Bloch-Landau-Zener dynamics in single-particle Wannier-Zeeman systems

Stimulated by the experimental realization of spin-dependent tunneling via a gradient magnetic field [C. J. Kennedy et al., Phys. Rev. Lett. 111, 225301 (2013); M. Aidelsburger et al., Phys. Rev. Lett. 111, 185301 (2013)], we investigate the dynamics of Bloch oscillations and Landau-Zener tunneling of single spin-half particles in a periodic potential under the influence of a spin-dependent constant force. In analogy to the Wannier-Stark system, we call our system the Wannier-Zeeman system. If there is no coupling between the two spin states, the system can be described by two crossing Wannier-Stark ladders with opposite tilts. The spatial crossing between two Wannier-Stark ladders becomes a spatial anticrossing if the two spin states are coupled by external fields.

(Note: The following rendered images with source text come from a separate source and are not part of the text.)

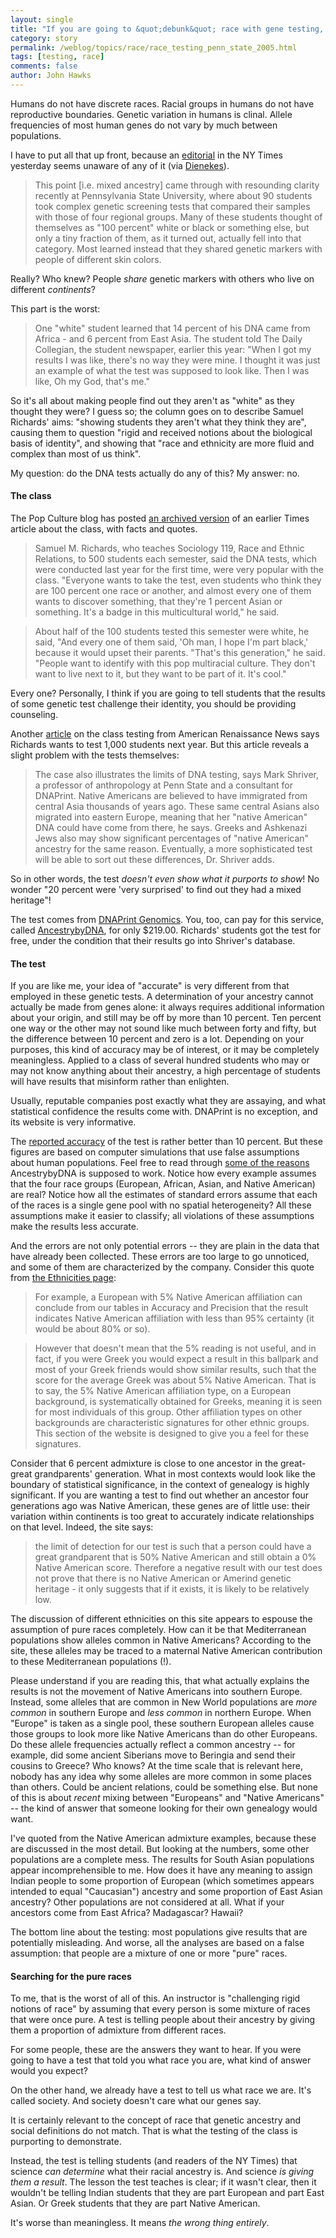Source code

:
 ```yaml
---
layout: single 
title: "If you are going to &quot;debunk&quot; race with gene testing, please stop." 
category: story
permalink: /weblog/topics/race/race_testing_penn_state_2005.html
tags: [testing, race] 
comments: false 
author: John Hawks 
---
```



<p>
Humans do not have discrete races. Racial groups in humans do not have reproductive boundaries. Genetic variation in humans is clinal. Allele frequencies of most human genes do not vary by much between populations. 
</p>

<p>
I have to put all that up front, because an <a href="http://www.nytimes.com/2005/07/30/opinion/30sat4.html?">editorial</a> in the NY Times yesterday seems unaware of any of it (via <a href="http://dienekes.blogspot.com/2005/07/debunking-concept-of-race-not.html">Dienekes</a>). 
</p>

<blockquote>This point [i.e. mixed ancestry] came through with resounding clarity recently at Pennsylvania State University, where about 90 students took complex genetic screening tests that compared their samples with those of four regional groups. Many of these students thought of themselves as "100 percent" white or black or something else, but only a tiny fraction of them, as it turned out, actually fell into that category. Most learned instead that they shared genetic markers with people of different skin colors.</blockquote>

<p>
Really? Who knew? People <i>share</i> genetic markers with others who live on different <i>continents</i>? 
</p>

<p>
This part is the worst: 
</p>

<blockquote>One "white" student learned that 14 percent of his DNA came from Africa - and 6 percent from East Asia. The student told The Daily Collegian, the student newspaper, earlier this year: "When I got my results I was like, there's no way they were mine. I thought it was just an example of what the test was supposed to look like. Then I was like, Oh my God, that's me."</blockquote>

<p>
So it's all about making people find out they aren't as "white" as they thought they were? I guess so; the column goes on to describe Samuel Richards' aims: "showing students they aren't what they think they are", causing them to question "rigid and received notions about the biological basis of identity", and showing that "race and ethnicity are more fluid and complex than most of us think". 
</p>

<p>
My question: do the DNA tests actually do any of this? My answer: no. 
</p>

<h4>The class</h4>

<p>
The Pop Culture blog has posted <a href="http://bbayne.com/?p=730">an archived version</a> of an earlier Times article about the class, with facts and quotes. 
</p>

<blockquote>Samuel M. Richards, who teaches Sociology 119, Race and Ethnic Relations, to 500 students each semester, said the DNA tests, which were conducted last year for the first time, were very popular with the class. "Everyone wants to take the test, even students who think they are 100 percent one race or another, and almost every one of them wants to discover something, that they're 1 percent Asian or something. It's a badge in this multicultural world," he said.</blockquote>

<blockquote>About half of the 100 students tested this semester were white, he said, "And every one of them said, 'Oh man, I hope I'm part black,' because it would upset their parents. "That's this generation," he said. "People want to identify with this pop multiracial culture. They don't want to live next to it, but they want to be part of it. It's cool."</blockquote>

<p>
Every one? Personally, I think if you are going to tell students that the results of some genetic test challenge their identity, you should be providing counseling. 
</p>

<p>
Another <a href="http://www.amren.com/mtnews/archives/2005/05/mixed_roots_sci.php">article</a> on the class testing from American Renaissance News says Richards wants to test 1,000 students next year. But this article reveals a slight problem with the tests themselves: 
</p>

<blockquote>The case also illustrates the limits of DNA testing, says Mark Shriver, a professor of anthropology at Penn State and a consultant for DNAPrint. Native Americans are believed to have immigrated from central Asia thousands of years ago. These same central Asians also migrated into eastern Europe, meaning that her "native American" DNA could have come from there, he says. Greeks and Ashkenazi Jews also may show significant percentages of "native American" ancestry for the same reason. Eventually, a more sophisticated test will be able to sort out these differences, Dr. Shriver adds.</blockquote>

<p>
So in other words, the test <i>doesn't even show what it purports to show</i>! No wonder "20 percent were 'very surprised' to find out they had a mixed heritage"!
</p>

<p>
The test comes from <a href="http://www.dnaprint.com/welcome/">DNAPrint Genomics</a>. You, too, can pay for this service, called <a href="http://www.ancestrybydna.com/welcome/productsandservices/ancestrybydna/ancestrykit/">AncestrybyDNA</a>, for only $219.00. Richards' students got the test for free, under the condition that their results go into Shriver's database. 
</p>

<h4>The test</h4>

<p>
If you are like me, your idea of "accurate" is very different from that employed in these genetic tests. A determination of your ancestry cannot actually be made from genes alone: it always requires additional information about your origin, and still may be off by more than 10 percent. Ten percent one way or the other may not sound like much between forty and fifty, but the difference between 10 percent and zero is a lot. Depending on your purposes, this kind of accuracy may be of interest, or it may be completely meaningless. Applied to a class of several hundred students who may or may not know anything about their ancestry, a high percentage of students will have results that misinform rather than enlighten. 
</p>

<p>
Usually, reputable companies post exactly what they are assaying, and what statistical confidence the results come with. DNAPrint is no exception, and its website is very informative. 
</p>

<p>
The <a href="http://www.ancestrybydna.com/welcome/productsandservices/ancestrybydna/accuracyandprecision/">reported accuracy</a> of the test is rather better than 10 percent. But these figures are based on computer simulations that use false assumptions about human populations. Feel free to read through <a href="http://www.ancestrybydna.com/welcome/productsandservices/ancestrybydna/experiments/">some of the reasons</a> AncestrybyDNA is supposed to work. Notice how every example assumes that the four race groups (European, African, Asian, and Native American) are real? Notice how all the estimates of standard errors assume that each of the races is a single gene pool with no spatial heterogeneity? All these assumptions make it easier to classify; all violations of these assumptions make the results less accurate. 
</p>

<p>
And the errors are not only potential errors -- they are plain in the data that have already been collected. These errors are too large to go unnoticed, and some of them are characterized by the company.  Consider this quote from <a href="http://www.ancestrybydna.com/welcome/productsandservices/ancestrybydna/ethnicities/">the Ethnicities page</a>: 
</p>

<blockquote>For example, a European with 5% Native American affiliation can conclude from our tables in Accuracy and Precision that the result indicates Native American affiliation with less than 95% certainty (it would be about 80% or so).</blockquote>

<blockquote>However that doesn't mean that the 5% reading is not useful, and in fact, if you were Greek you would expect a result in this ballpark and most of your Greek friends would show similar results, such that the score for the average Greek was about 5% Native American. That is to say, the 5% Native American affiliation type, on a European background, is systematically obtained for Greeks, meaning it is seen for most individuals of this group. Other affiliation types on other backgrounds are characteristic signatures for other ethnic groups. This section of the website is designed to give you a feel for these signatures.</blockquote>

<p>
Consider that 6 percent admixture is close to one ancestor in the great-great grandparents' generation. What in most contexts would look like the boundary of statistical significance, in the context of genealogy is highly significant. If you are wanting a test to find out whether an ancestor four generations ago was Native American, these genes are of little use: their variation within continents is too great to accurately indicate relationships on that level. Indeed, the site says: 
</p>

<blockquote>the limit of detection for our test is such that a person could have a great grandparent that is 50% Native American and still obtain a 0% Native American score. Therefore a negative result with our test does not prove that there is no Native American or Amerind genetic heritage - it only suggests that if it exists, it is likely to be relatively low.</blockquote>

<p>
The discussion of different ethnicities on this site appears to espouse the assumption of pure races completely. How can it be that Mediterranean populations show alleles common in Native Americans? According to the site, these alleles may be traced to a maternal Native American contribution to these Mediterranean populations (!). 
</p>

<p>
Please understand if you are reading this, that what actually explains the results is not the movement of Native Americans into southern Europe. Instead, some alleles that are common in New World populations are <i>more common</i> in southern Europe and <i>less common</i> in northern Europe. When "Europe" is taken as a single pool, these southern European alleles cause those groups to look more like Native Americans than do other Europeans. Do these allele frequencies actually reflect a common ancestry -- for example, did some ancient Siberians move to Beringia and send their cousins to Greece? Who knows? At the time scale that is relevant here, nobody has any idea why some alleles are more common in some places than others. Could be ancient relations, could be something else. But none of this is about <i>recent</i> mixing between "Europeans" and "Native Americans" -- the kind of answer that someone looking for their own genealogy would want. 
</p>

<p>
I've quoted from the Native American admixture examples, because these are discussed in the most detail. But looking at the numbers, some other populations are a complete mess. The results for South Asian populations appear incomprehensible to me. How does it have any meaning to assign Indian people to some proportion of European (which sometimes appears intended to equal "Caucasian") ancestry and some proportion of East Asian ancestry? Other populations are not considered at all. What if your ancestors come from East Africa? Madagascar? Hawaii? 
</p>

<p>
The bottom line about the testing: most populations give results that are potentially misleading. And worse, all the analyses are based on a false assumption: that people are a mixture of one or more "pure" races. 
</p>

<h4>Searching for the pure races</h4>

<p>
To me, that is the worst of all of this. An instructor is "challenging rigid notions of race" by assuming that every person is some mixture of races that were once pure. A test is telling people about their ancestry by giving them a proportion of admixture from different races. 
</p>

<p>
For some people, these are the answers they want to hear. If you were going to have a test that told you what race you are, what kind of answer would you expect? 
</p>

<p>
On the other hand, we already have a test to tell us what race we are. It's called society. And society doesn't care what our genes say. 
</p>

<p>
It is certainly relevant to the concept of race that genetic ancestry and social definitions do not match. That is what the testing of the class is purporting to demonstrate. 
</p>

<p>
Instead, the test is telling students (and readers of the NY Times) that science <i>can determine</i> what their racial ancestry is. And science <i>is giving them a result</i>. The lesson the test teaches is clear; if it wasn't clear, then it wouldn't be telling Indian students that they are part European and part East Asian. Or Greek students that they are part Native American. 
</p>

<p>
It's worse than meaningless. It means <i>the wrong thing entirely</i>. 
</p>

<p>
 
</p>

For a wave packet away from the spatial anticrossing, due to the spin-dependent constant force, it will undergo spatial Landau-Zener transitions assisted by the intrinsic intraband Bloch oscillations, which we call the Bloch-Landau-Zener dynamics. If the interspin coupling is sufficiently strong, the system undergoes adiabatic Bloch-Landau-Zener dynamics, in which the spin dynamics follows the local dressed states. Otherwise, for nonstrong interspin couplings, the system undergoes nonadiabatic Bloch-Landau-Zener dynamics.